Is session recording software legal to use?
Yes, when implemented correctly. Most jurisdictions, including the EU under GDPR and California under CCPA, require that users are informed about session recording through your privacy policy. Many tools also require explicit consent collection before recording begins. The tools covered in this guide all include built-in PII masking and privacy controls, but you are still responsible for your own compliance setup. When in doubt, consult a privacy attorney who knows your specific jurisdiction.
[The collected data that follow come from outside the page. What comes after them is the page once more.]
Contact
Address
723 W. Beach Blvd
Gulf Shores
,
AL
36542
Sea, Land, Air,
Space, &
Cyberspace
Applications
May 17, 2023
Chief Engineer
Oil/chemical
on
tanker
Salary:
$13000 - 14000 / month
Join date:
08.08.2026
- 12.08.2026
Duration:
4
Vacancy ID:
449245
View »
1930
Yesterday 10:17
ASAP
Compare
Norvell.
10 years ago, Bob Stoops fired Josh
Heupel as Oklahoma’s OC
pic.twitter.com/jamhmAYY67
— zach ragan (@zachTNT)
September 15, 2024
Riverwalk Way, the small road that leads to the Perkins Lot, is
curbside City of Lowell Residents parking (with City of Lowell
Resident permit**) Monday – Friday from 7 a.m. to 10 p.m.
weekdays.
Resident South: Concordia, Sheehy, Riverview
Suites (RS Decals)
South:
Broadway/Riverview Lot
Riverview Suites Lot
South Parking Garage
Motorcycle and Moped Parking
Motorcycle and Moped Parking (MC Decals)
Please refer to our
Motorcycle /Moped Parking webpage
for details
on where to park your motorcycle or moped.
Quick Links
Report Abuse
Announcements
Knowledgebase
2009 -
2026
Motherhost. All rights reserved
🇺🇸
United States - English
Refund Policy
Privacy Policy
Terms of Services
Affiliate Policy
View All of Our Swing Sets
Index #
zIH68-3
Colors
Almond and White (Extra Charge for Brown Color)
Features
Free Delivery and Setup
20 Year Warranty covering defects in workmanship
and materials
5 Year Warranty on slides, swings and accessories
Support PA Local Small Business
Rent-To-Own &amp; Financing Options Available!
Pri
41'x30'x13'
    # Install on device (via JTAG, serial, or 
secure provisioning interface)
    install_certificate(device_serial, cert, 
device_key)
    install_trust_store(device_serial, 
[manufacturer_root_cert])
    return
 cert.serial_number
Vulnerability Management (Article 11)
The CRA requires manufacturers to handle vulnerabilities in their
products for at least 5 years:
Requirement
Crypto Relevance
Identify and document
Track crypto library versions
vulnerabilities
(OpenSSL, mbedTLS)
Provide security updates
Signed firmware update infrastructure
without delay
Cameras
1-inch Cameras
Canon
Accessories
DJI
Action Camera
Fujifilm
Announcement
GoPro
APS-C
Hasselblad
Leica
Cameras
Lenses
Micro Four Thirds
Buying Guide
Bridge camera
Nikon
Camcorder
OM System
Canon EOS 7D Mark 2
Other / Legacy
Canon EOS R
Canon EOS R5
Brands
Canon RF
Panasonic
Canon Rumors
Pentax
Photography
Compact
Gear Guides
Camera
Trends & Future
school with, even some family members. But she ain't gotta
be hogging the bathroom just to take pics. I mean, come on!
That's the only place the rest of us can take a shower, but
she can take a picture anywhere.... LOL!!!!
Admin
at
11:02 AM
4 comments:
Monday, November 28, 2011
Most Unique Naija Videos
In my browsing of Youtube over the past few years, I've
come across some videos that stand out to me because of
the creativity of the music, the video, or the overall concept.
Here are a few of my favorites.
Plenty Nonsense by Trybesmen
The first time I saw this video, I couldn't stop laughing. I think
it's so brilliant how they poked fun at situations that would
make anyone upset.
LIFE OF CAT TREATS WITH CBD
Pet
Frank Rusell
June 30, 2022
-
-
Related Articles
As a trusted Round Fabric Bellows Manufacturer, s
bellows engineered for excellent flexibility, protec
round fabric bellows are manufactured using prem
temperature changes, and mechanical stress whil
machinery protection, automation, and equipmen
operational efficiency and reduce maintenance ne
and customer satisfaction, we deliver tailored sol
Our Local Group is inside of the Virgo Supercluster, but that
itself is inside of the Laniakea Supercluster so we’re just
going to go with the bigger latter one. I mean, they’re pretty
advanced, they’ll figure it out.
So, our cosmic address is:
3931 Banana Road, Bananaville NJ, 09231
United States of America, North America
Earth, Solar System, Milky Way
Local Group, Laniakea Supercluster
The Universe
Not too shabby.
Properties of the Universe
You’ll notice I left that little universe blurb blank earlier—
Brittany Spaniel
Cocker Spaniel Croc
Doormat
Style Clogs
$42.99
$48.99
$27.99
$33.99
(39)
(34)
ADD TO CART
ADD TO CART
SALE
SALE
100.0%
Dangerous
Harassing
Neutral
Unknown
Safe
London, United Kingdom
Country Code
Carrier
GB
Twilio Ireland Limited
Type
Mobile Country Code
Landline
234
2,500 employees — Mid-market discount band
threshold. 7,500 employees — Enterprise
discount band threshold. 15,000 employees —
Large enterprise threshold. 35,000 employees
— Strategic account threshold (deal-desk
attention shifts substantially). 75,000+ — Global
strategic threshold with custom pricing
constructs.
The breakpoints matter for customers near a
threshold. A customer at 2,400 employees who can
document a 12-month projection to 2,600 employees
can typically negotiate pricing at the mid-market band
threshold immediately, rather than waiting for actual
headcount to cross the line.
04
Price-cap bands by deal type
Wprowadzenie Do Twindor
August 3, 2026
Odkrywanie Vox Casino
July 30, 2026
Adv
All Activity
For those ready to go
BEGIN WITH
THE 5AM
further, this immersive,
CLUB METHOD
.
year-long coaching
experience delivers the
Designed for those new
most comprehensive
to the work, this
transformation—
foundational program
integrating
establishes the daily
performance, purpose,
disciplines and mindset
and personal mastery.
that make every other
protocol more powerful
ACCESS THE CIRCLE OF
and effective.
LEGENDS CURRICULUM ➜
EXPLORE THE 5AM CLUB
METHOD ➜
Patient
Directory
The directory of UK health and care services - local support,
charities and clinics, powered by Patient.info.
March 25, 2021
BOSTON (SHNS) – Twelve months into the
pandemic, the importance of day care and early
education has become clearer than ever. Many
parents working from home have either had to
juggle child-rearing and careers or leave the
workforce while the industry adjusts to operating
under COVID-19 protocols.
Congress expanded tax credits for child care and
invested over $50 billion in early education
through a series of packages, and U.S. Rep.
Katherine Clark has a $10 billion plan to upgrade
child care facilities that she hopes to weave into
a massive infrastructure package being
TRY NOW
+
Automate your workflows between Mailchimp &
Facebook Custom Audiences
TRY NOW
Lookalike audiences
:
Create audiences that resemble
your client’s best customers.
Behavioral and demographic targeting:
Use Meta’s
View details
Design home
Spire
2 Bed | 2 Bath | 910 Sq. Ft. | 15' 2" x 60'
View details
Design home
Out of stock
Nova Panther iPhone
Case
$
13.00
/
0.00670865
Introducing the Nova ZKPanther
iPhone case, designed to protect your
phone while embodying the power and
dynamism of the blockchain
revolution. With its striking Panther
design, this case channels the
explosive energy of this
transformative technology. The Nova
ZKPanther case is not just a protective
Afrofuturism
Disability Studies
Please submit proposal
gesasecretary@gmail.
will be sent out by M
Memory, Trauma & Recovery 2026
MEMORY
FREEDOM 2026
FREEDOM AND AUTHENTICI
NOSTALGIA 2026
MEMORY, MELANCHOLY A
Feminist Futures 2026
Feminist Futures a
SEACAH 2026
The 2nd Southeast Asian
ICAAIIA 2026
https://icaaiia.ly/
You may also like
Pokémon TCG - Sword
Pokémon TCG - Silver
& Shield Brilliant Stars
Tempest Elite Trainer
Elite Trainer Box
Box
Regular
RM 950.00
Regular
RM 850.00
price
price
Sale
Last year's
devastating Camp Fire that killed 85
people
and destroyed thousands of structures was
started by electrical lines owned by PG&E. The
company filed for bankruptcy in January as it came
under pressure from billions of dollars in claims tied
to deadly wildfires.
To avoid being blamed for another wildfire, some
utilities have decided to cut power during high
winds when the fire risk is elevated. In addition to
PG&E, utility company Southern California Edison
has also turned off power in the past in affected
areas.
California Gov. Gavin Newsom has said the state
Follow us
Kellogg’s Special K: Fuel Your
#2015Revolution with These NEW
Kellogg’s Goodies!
What is the difference between session replay and a heatmap?
Heatmaps show aggregate behavior across many users, visualized as a color-coded overlay on your page. High-click areas appear warm; low-engagement areas appear cool. Session replay shows individual behavior: one user, one journey, in real time. Both are valuable and they answer different questions. Heatmaps are great for spotting patterns across your entire audience. Session replay is great for understanding why a specific user or segment behaves a certain way. The best tools, including Hotjar and FullStory, combine both in the same platform.